### [DIRECTIVE]
Put the lines into a JSON list of strings, one string per line and no blank lines, starting with the first line of the entries and going on through the line with "Полезная информация", both ends included.

Entries drawn from a dataset
Start of Block

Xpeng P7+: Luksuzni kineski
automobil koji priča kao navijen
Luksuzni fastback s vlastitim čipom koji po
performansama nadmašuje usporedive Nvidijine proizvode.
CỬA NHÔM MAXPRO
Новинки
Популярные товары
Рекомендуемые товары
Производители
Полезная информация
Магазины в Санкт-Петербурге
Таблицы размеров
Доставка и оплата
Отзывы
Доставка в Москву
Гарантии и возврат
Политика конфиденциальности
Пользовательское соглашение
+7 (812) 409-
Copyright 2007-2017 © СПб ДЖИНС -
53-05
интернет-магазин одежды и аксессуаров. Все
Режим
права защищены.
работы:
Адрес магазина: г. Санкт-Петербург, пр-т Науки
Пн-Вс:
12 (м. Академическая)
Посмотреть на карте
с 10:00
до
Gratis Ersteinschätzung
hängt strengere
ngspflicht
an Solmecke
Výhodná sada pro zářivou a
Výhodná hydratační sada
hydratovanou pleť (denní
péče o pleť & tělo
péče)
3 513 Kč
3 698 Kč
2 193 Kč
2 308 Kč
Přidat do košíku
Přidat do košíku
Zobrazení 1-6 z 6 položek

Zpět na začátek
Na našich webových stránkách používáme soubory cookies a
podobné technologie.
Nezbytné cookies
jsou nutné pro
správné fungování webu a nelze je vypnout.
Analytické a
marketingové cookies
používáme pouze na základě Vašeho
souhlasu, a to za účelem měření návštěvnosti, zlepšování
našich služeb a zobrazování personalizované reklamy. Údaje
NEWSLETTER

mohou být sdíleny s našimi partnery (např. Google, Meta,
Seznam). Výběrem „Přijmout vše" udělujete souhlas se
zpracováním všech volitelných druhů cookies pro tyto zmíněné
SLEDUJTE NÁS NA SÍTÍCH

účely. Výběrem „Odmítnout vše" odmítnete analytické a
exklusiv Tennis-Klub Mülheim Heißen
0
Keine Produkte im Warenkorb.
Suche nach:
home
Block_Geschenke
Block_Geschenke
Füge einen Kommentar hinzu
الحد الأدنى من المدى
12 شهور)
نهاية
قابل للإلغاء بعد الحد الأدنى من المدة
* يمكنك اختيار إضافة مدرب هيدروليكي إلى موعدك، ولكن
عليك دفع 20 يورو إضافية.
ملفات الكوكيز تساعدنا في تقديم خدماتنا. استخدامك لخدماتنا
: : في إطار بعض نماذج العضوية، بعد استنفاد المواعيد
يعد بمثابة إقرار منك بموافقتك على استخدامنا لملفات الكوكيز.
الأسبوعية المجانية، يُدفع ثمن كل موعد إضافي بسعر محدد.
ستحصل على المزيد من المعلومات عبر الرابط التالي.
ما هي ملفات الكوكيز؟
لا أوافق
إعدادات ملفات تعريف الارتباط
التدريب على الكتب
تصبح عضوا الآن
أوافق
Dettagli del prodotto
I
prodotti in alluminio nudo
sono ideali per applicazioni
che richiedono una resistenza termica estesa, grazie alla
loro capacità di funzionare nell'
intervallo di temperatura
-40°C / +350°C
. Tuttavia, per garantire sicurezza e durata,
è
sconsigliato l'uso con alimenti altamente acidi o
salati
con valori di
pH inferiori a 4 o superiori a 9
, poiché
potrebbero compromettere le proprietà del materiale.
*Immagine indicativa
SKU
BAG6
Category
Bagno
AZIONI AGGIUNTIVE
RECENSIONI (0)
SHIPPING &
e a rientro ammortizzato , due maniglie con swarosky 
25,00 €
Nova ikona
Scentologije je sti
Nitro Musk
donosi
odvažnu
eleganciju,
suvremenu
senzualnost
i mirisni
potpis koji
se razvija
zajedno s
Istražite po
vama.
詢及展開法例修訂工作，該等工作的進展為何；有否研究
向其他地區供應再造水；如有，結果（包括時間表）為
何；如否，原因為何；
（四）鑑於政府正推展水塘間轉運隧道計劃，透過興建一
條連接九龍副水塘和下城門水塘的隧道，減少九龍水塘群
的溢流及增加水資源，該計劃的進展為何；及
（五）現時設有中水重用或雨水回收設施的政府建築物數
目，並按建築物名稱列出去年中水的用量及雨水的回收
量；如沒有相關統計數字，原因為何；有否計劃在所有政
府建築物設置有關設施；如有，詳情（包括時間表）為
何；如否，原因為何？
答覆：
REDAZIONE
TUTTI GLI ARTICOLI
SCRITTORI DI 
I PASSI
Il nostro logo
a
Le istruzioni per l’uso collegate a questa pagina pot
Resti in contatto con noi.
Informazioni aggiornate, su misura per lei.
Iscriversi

End of Block

### [RESULT OF THIS EXERCISE]
[
  "Xpeng P7+: Luksuzni kineski",
  "automobil koji priča kao navijen",
  "Luksuzni fastback s vlastitim čipom koji po",
  "performansama nadmašuje usporedive Nvidijine proizvode.",
  "CỬA NHÔM MAXPRO",
  "Новинки",
  "Популярные товары",
  "Рекомендуемые товары",
  "Производители",
  "Полезная информация"
]